Por Alfredo Joignant

Por fin, se está abriendo paso la idea de reformar el sistema político: el discurso del presidente Gabriel Boric en la última reunión de Enade permitió aclararlo.

Quienes no lo tienen claro son algunos cientistas políticos chilenos. En los últimos días, se han enfrascado por diarios y redes sociales en una disputa para cerciorarse si la fragmentación, o la supuesta diversidad político-cultural que se encuentra representada por 21 partidos en la Cámara de Diputados, es algo virtuoso o vicioso, si lo que predomina es el personalismo o el efecto institucional del número efectivo de partidos.

Todos sabemos que una reforma aislada no produce grandes consecuencias: a modo de ejemplo, establecer un umbral del 5% para que un partido acceda a algún escaño en la Cámara de Diputados, puede ser un ejercicio gratuito si no está acompañado por otras reformas.

Las propuestas llueven.

Estamos enfrentados a un eterno dilema normativo: ¿hasta qué punto, y en qué medida debemos proteger el ideal de gobernabilidad, sin sacrificar el ideal de justicia de la representación?

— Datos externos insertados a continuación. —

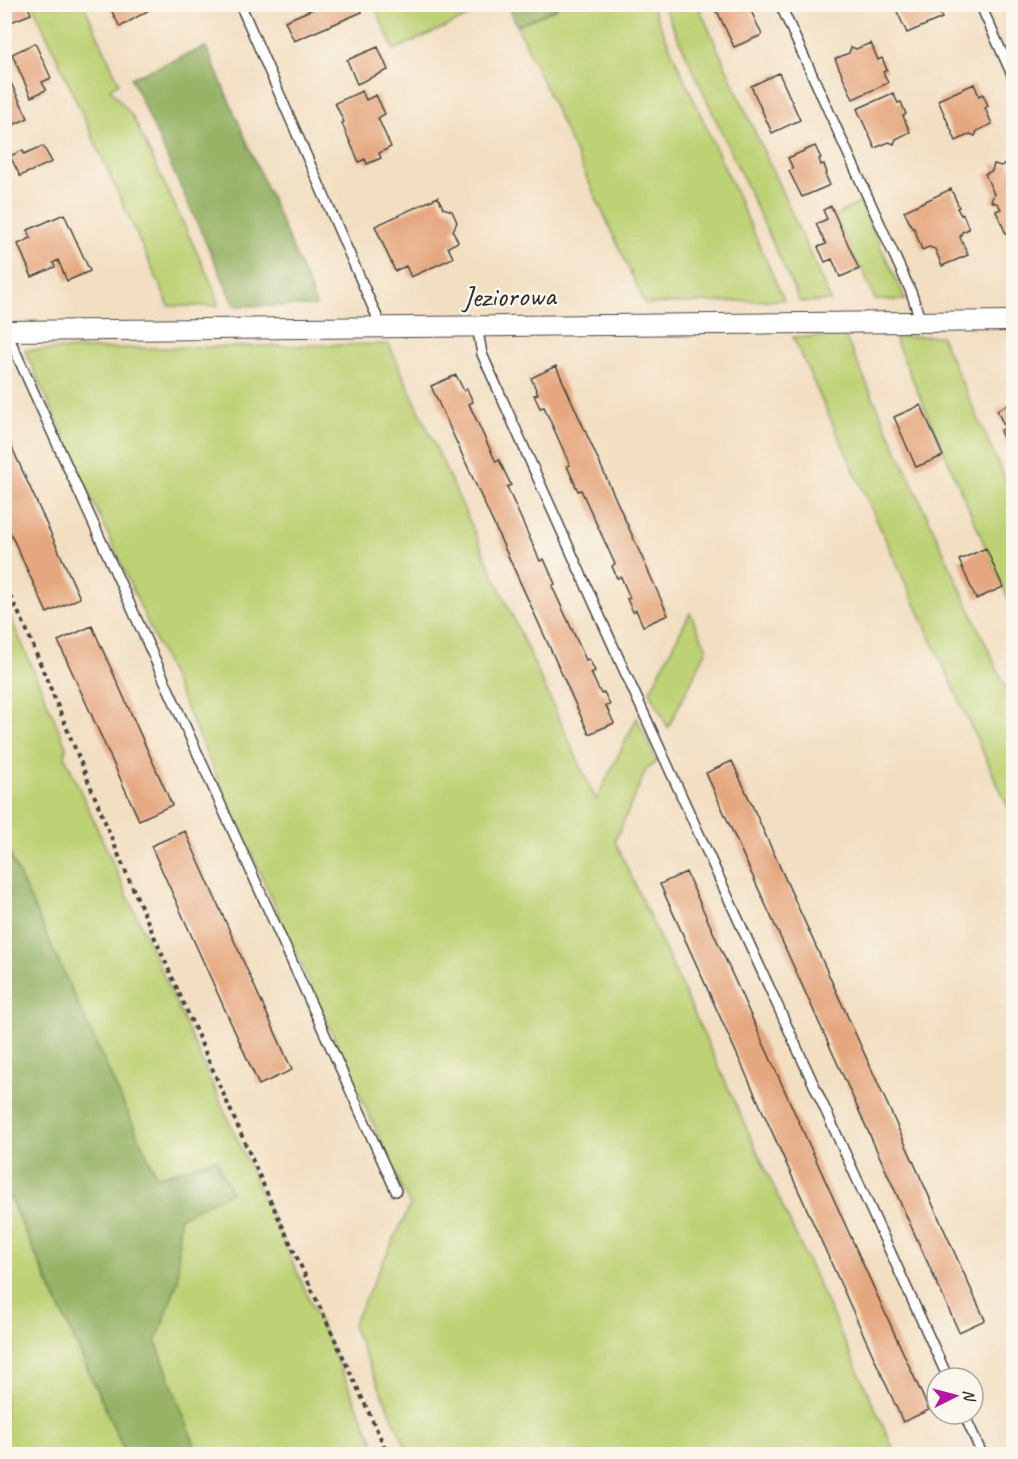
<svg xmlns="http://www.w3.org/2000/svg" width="1018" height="1459" viewBox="0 0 1018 1459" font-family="Caveat,sans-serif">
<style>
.green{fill:#bdd175;stroke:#747e50;stroke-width:1.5}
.forest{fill:#96b366;stroke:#606f48;stroke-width:1.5}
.building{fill:#e5a77f}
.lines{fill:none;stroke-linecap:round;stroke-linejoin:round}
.lane-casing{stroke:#494642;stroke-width:12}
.street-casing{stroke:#494642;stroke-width:22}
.path{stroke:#494642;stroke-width:4;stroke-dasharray:4.5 4.5;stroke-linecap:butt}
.lane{stroke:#fff;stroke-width:9}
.street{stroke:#fff;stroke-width:20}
.labels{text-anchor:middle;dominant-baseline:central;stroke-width:5;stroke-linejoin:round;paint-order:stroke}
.street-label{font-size:30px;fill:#2b2b2b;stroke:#fbf7ec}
</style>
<rect width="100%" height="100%" fill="#fbf7ec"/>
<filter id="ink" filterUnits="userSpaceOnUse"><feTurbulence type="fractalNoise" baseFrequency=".0167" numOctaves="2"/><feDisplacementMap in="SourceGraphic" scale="12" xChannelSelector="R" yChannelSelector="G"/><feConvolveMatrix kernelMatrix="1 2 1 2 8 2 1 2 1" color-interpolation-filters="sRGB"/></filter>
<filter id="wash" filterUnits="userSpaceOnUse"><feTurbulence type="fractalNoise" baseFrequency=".008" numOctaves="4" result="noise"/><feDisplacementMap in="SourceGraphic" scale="24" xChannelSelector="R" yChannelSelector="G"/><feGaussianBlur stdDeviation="1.35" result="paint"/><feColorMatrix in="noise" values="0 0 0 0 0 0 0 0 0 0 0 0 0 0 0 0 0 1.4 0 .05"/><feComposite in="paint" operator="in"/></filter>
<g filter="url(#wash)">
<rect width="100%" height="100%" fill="#f2dec1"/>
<path class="green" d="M33,5H84L119,83L110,89L133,117L215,291L218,306H169Z
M374,5H494L394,50Z
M555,5H651L784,300L645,304L517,26L556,9Z
M663,5H698L831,301L800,302Z
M860,203L906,300H875L862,268L859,269L835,215Z
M845,336L1009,695L1013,693V818L793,337Z
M941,336L1013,496V610L894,337Z
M389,344L596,800L637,718L657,762L647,768L615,841L896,1454H409L352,1326L410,1206L25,350Z
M4,602L66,746L65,757L379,1454H194L196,1449L156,1342L178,1280L179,1218L230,1191L216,1159L157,1177L9,853L5,852Z
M690,613L707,649L668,728L650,691Z
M4,1186L126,1454H5Z"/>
<path class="forest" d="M508,5H555L557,8L517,26Z
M206,47L311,291L316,306H235L131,78Z
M4,852L9,853L157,1177L216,1159L231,1192L179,1218L178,1280L156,1342L196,1449L194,1454H126L5,1186Z"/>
<g id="blocks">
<path class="building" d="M4,4H27L31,14L6,24Z
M108,4H155L156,6L120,27Z
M311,4H359L362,12L294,41L285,21L313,9Z
M715,4H748L762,35L734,47L718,13L716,12Z
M894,5H936L942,18L907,33Z
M35,43L51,78L42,82L46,90L31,97L12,54Z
M871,43L878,60L882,58L887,70L883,72L888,83L853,99L835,59L849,53L851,47L856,49Z
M378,47L388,70L357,84L347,60Z
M4,69L28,118L9,127L4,118Z
M779,73L800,120L772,133L751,86Z
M974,84L979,96L983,94L988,106L985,108L992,124L977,131L975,136L970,134L956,141L938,100Z
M362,91L366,100L376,95L385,114L378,118L391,147L379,153L381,158L367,164L365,159L359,162L346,133L342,123L344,122L335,103Z
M893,93L898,103L901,102L906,114L903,116L910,132L896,139L894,144L889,142L875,148L857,109Z
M43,146L52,162L20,176L10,156L23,150L24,154Z
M815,146L821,158L819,159L821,165L824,164L827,173L825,174L830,185L802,197L789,171L793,169L788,158Z
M1008,163L1014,175V245L1010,244L1013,237L1011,232L1006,234L996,211L1001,209L998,204L991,201L994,194L985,174L992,171L994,164L1001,166Z
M951,189L959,207L957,208L961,215L963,214L969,229L962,232L960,237L968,255L942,266L935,249L929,247L922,250L914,228H912L904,211Z
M438,197L443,208L452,211L457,222L453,231L458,242L448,247L453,258L411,277L406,266L395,271L375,226Z
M831,206L859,269L840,277L832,259L825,262L818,247L826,244L816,224L827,219L823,210Z
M64,214L90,271L67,281L58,260L53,263L55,267L32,277L18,244L31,238L28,230Z
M556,366L668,615L643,626L636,610L633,612L627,599L630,598L621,577L617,578L612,566L615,564L581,490L578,491L567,466L570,465L544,407L540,408L534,395L538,394L531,378Z
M456,375L464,391L467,389L473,402L469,404L496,462L499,460L511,485L507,487L540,561L544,559L555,584L552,586L586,660L589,659L595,671L591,673L601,694L604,692L610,705L606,706L614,723L589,734L431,386Z
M1014,402V461L1000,431L1005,428L997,410Z
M921,405L943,456L916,467L894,417Z
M4,430L80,598L47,613L4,519Z
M986,548L1003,587L976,599L959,560Z
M92,626L172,805L139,820L58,641Z
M732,761L985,1320L959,1332L706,773Z
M185,831L292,1070L259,1085L151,846Z
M686,872L929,1410L903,1422L660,884Z"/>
</g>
</g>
<g filter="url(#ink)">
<use href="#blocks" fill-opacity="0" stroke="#494642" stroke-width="1.5"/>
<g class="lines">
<g class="lane-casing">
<path id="lane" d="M240,4L381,326
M780,4L911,292L921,322
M980,4L1014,79
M477,326L482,354L624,670L948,1378
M6,331L396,1191
M964,1414L982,1454
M1010,1454L1014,1453"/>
</g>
<g class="street-casing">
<path id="street" d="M4,331L1014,321"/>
</g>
<path class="path" d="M10,596L25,626L121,861L267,1193L388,1454"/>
<use href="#lane" class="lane"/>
<use href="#street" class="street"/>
</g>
</g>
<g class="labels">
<g class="street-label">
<text transform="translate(509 296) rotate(-1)">Jeziorowa</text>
</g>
</g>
<rect width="1018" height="1459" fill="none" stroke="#fbf7ec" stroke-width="24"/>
<g transform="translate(955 1396) rotate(84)"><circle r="28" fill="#fbf7ec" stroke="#a8a59f" stroke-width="1.5"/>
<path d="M0-4.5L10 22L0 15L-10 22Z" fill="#b5179e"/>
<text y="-9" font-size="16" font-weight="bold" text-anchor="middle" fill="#2b2b2b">N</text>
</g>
</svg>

¿Establecer un umbral de acceso a la representación en el 5%?

¿Castigar con la pérdida del escaño al parlamentario que se evade del partido bajo el cual fue elegido?

¿Regular la disciplina partidaria en el Congreso a través de órdenes de partido en materias calificadas?

Puede ser.

Lo que no puede ocurrir es plasmar en la reforma todas las propuestas del mundo, para satisfacer preferencias personales y aspirar a, como se dice, “un cambio de verdad”.

Habrá que elegir pocas reformas para abrir la ruta del cambio en el funcionamiento del sistema político.

Lo relevante es que la o las reformas políticas tienen inesperadamente piso político.

En tiempos de tanto disenso, es una gran anomalía.